E un uomo che si scopa la cenere.
Il rosso cupo, quasi nero, fiorisce sul tappeto in fiori astratti che non sono mai fioriti. Il divano è scassato, il letto è sfatto. Di intero c’è un armadio aperto pieno di cappelli, una frana di scarpe…
Acido acetilsalicilico e polvere sono sparsi come fiches sul tavolo. Una vincita passata. Il momento è imbalsamato e ha occhi di vetro.
Sul tavolino questa fila storta di pastiglie bianche non è che una scoliosi di mal di testa possibili.
Penso a fuori. Penso al muro di cicche rotte, alla neve, alla goccia che cade e cade. Tutto si mescola e ormai è limpido come cielo quando gli uccelli non cigolano invadenti, la palude è calma; e nella palude le rane fanno quel che vogliono, sempre. Il mondo è invaso da girini che metteranno incinte le pozze. E le colline sono pance rotte.
Mi piacciono le rane. Mi piaceva pure il gatto. E anche la donna.

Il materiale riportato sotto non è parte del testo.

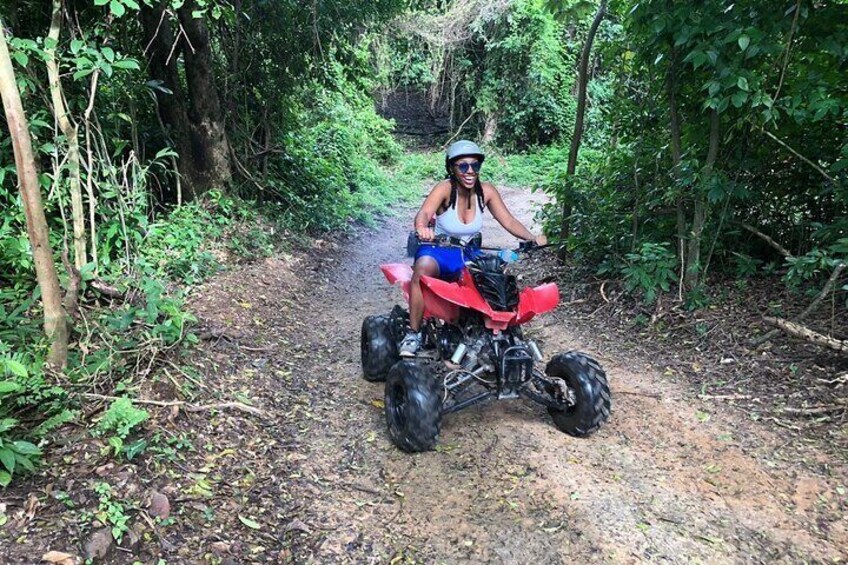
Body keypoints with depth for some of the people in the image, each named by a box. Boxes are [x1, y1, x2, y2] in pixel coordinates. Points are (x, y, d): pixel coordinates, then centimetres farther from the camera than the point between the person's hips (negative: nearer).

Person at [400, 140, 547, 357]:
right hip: (439, 251, -4)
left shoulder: (486, 191, -4)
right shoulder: (445, 188, -16)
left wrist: (532, 238, -21)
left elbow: (508, 221, -5)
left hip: (469, 255, 4)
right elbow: (424, 213, -33)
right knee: (423, 267, -37)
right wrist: (422, 227, -56)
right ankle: (413, 333, -24)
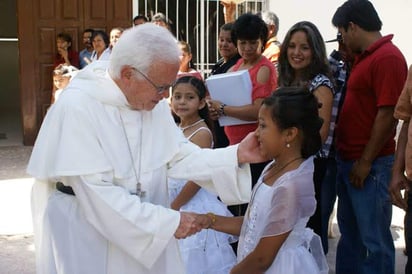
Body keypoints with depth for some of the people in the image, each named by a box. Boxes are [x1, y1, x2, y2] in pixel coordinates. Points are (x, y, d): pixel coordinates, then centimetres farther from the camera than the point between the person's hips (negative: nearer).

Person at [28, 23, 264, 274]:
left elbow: (179, 156, -3)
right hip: (86, 238, -5)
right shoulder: (77, 108, -25)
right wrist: (169, 222, -24)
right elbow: (98, 195, -27)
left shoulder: (153, 101, -4)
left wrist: (236, 155, -16)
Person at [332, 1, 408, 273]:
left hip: (369, 165, -9)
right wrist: (347, 159, 14)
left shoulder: (387, 57, -15)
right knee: (349, 233, 19)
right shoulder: (364, 57, 13)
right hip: (348, 161, 10)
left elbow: (388, 115, -20)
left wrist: (365, 162, -17)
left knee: (374, 239, 2)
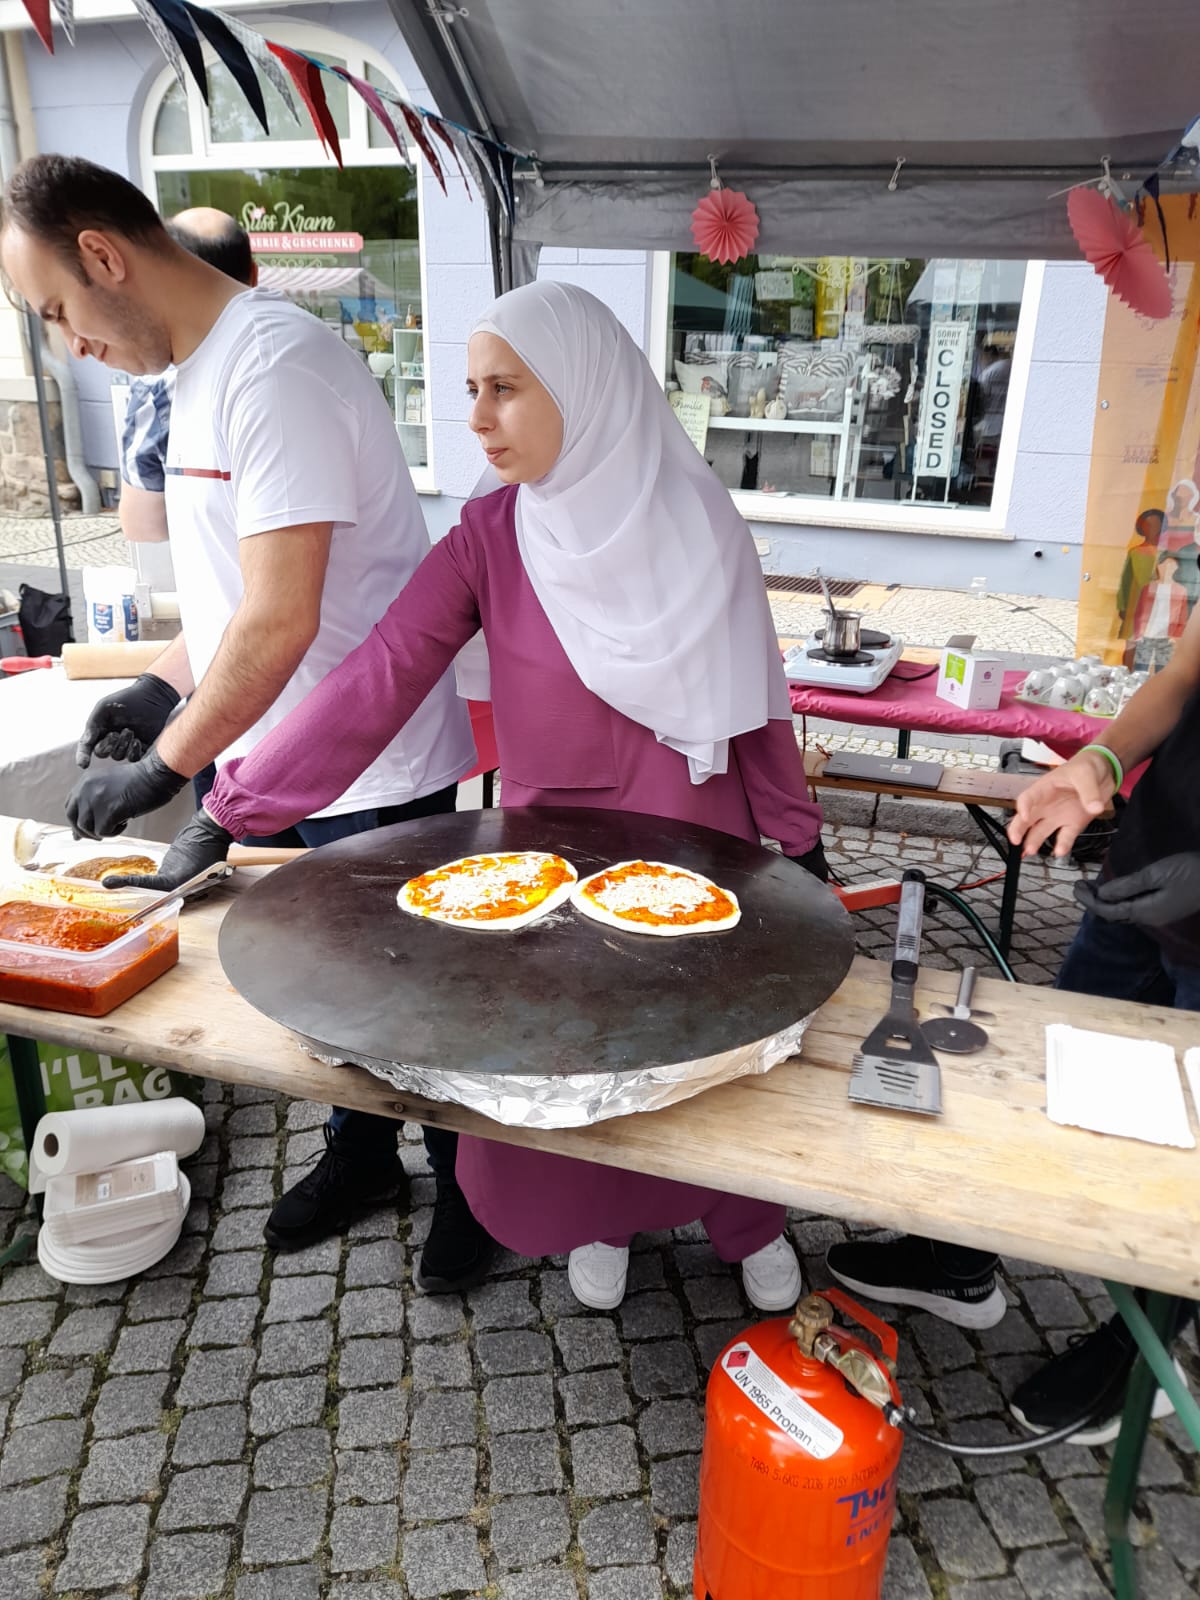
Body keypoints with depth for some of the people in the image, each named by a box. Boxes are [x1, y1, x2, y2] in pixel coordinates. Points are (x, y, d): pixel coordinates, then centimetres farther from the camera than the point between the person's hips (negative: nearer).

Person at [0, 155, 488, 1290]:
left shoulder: (274, 365, -20)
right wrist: (168, 685, 8)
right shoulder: (199, 368, 11)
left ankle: (464, 1186, 33)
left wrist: (166, 766, -16)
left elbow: (281, 620, -25)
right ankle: (362, 1158, 42)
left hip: (374, 768, -8)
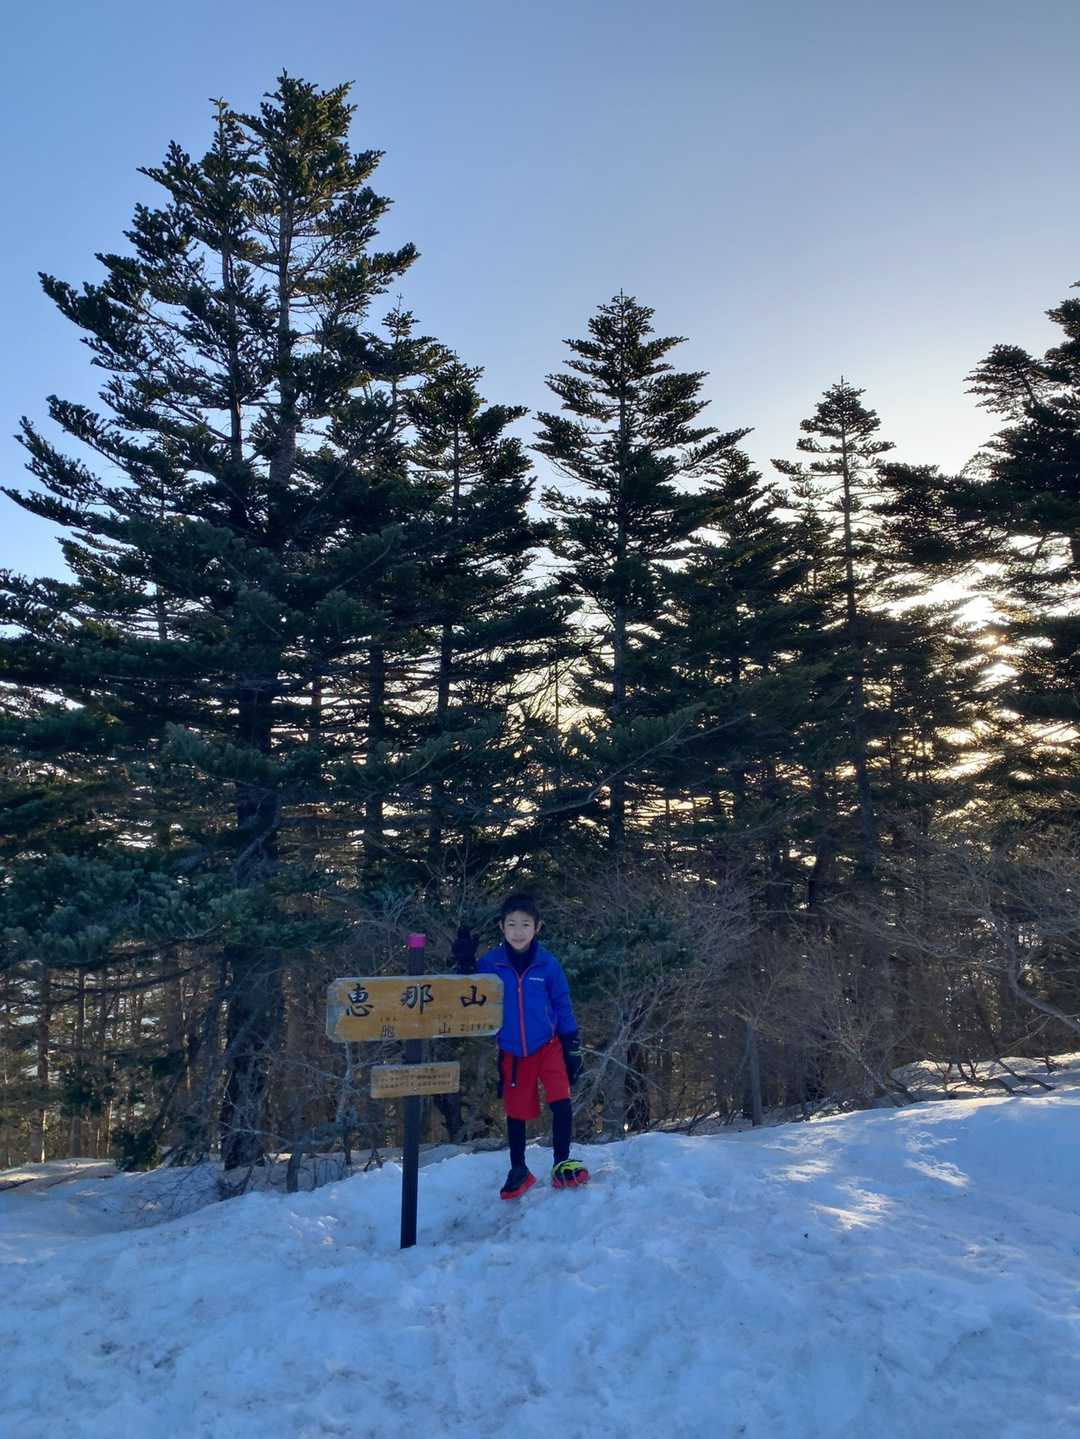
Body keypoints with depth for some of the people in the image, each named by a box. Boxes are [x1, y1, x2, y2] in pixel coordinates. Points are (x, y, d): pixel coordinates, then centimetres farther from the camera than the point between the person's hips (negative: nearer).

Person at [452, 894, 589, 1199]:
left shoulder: (547, 963, -9)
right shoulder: (490, 963, -9)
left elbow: (563, 1006, -1)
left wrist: (573, 1049, 1)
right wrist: (465, 966, -21)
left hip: (548, 1046, -1)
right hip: (512, 1053, 1)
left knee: (561, 1102, -14)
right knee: (516, 1112, 11)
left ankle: (561, 1165, 5)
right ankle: (519, 1172, 30)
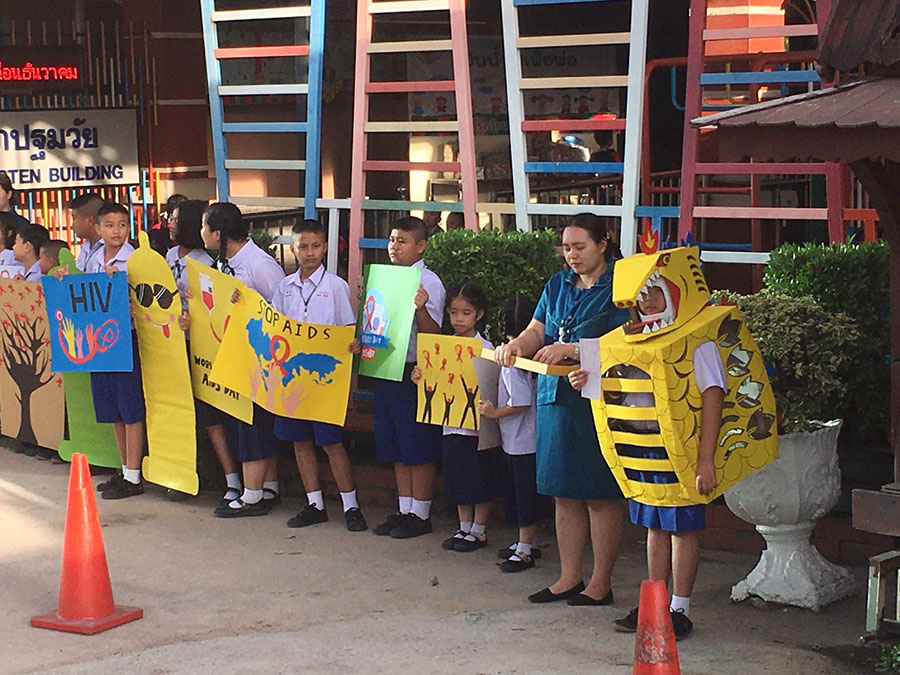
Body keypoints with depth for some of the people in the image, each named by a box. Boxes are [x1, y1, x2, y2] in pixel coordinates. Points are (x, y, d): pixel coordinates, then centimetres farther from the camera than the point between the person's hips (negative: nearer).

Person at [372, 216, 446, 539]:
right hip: (386, 372, 8)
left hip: (414, 373, -8)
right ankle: (404, 509, 22)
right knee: (395, 449, 13)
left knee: (420, 450, 0)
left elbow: (433, 333, -17)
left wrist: (421, 308, -33)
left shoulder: (428, 283, -9)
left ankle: (420, 514, 9)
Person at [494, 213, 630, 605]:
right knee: (564, 493, 10)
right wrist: (518, 344, -10)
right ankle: (569, 577, 18)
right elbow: (537, 331, 12)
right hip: (556, 396, 7)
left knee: (600, 495, 0)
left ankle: (600, 583, 8)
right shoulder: (558, 285, 15)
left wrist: (570, 350, -25)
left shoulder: (619, 287, -7)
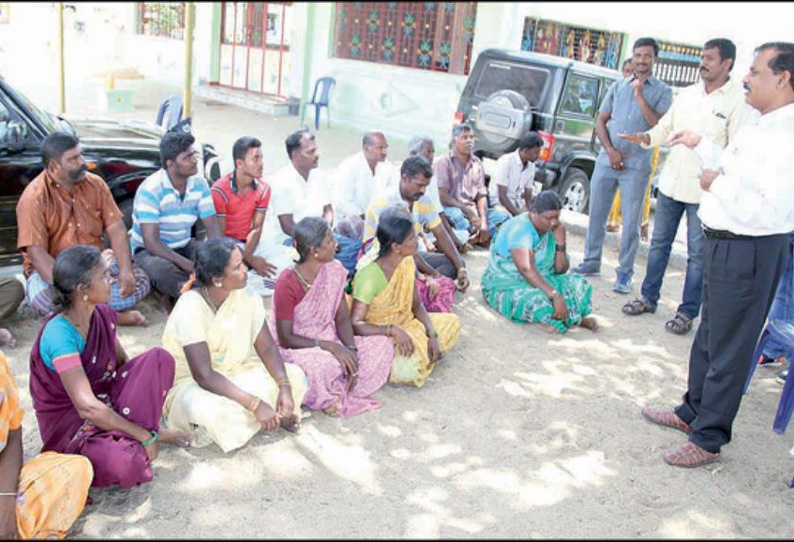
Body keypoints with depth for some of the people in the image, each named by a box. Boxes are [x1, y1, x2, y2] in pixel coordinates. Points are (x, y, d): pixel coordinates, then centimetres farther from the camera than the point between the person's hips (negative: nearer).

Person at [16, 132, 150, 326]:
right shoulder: (34, 198, -14)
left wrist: (126, 270, -20)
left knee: (140, 281, -18)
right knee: (44, 298, -36)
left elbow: (116, 228, -4)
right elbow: (37, 253, -20)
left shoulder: (95, 184, 0)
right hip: (53, 270, -3)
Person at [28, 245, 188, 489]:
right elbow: (87, 407, -30)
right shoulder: (59, 334, -26)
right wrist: (146, 436, -24)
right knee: (124, 463, -38)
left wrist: (153, 429, -7)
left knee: (159, 358, -14)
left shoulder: (103, 315, -2)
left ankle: (122, 441, -12)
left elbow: (127, 366, 3)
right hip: (69, 422, -8)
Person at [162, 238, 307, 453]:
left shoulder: (246, 295, -10)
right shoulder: (190, 309, -27)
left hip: (234, 373, 6)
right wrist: (255, 404, -34)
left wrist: (284, 387, -22)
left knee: (295, 376, -12)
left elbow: (267, 347, -5)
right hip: (189, 384, -6)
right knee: (207, 409, -40)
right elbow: (204, 376, -30)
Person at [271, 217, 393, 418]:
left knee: (383, 346, -10)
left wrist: (350, 349, -20)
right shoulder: (288, 283, -21)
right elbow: (285, 338, -19)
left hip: (328, 340, 7)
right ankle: (324, 399, -7)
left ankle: (336, 394, -11)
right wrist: (330, 346, -27)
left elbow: (342, 318, -1)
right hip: (294, 349, -7)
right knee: (323, 363, -41)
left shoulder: (334, 271, -2)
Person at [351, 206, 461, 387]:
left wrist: (433, 335, -12)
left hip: (404, 324, 8)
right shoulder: (369, 276, -29)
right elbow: (355, 325, -30)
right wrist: (392, 330, -39)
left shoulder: (407, 262, -6)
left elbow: (416, 305, 3)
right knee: (410, 369, -32)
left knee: (452, 322, 4)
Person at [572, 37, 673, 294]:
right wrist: (610, 150, -3)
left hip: (637, 166, -3)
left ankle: (624, 273, 8)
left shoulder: (662, 92, 3)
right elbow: (601, 121, 11)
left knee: (631, 223, -1)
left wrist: (640, 97, -14)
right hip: (606, 160, 3)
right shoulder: (617, 87, 12)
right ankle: (592, 261, 24)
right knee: (596, 215, 9)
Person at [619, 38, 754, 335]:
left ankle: (687, 312, 14)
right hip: (671, 181, 6)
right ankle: (649, 298, 27)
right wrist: (646, 138, -7)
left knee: (697, 254, 3)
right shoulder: (687, 94, 8)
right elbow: (666, 126, 14)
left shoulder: (738, 101, -9)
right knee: (659, 243, 14)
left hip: (705, 190, -5)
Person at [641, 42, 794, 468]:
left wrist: (717, 184, -18)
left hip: (750, 252, -10)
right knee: (708, 335, 22)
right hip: (722, 242, 10)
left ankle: (708, 439, 17)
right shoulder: (757, 128, 9)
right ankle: (692, 412, 40)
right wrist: (700, 145, 22)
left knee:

Pastiglia, ci vuole un’altra pastiglia.
Ma è la sera buona questa oppure quella che mancava?
Inghiotto, inghiotto. Brucio. Mi viene da vomitare. E tutto è cupo.
Non più fiori ma campi rossi e un lago; è troppo grande. Il mare è un pavimento lacca magenta, io sono disteso sul lucido che non è mai in nessun rossetto, nessuna gonna, nessun corpo, nessuna cosa reale. Il rosso è diventato nero.
Mi vomito dentro. E ho le ossa come fossi tutti i piatti rotti insieme. Ogni cosa gocciola, ma non fa più rumore. Viene da me, solo da me. E sta finendo.
So che Lei è viva. Non c’era, non c’è mai stata: sono sempre stato solo.
Ho riempito la ciotola, prima di cadere. È piena, va tutto bene. Tutto bene.
Ho sentito miagolare.
È il gatto. Io muoio. Lui, ha altre otto vite.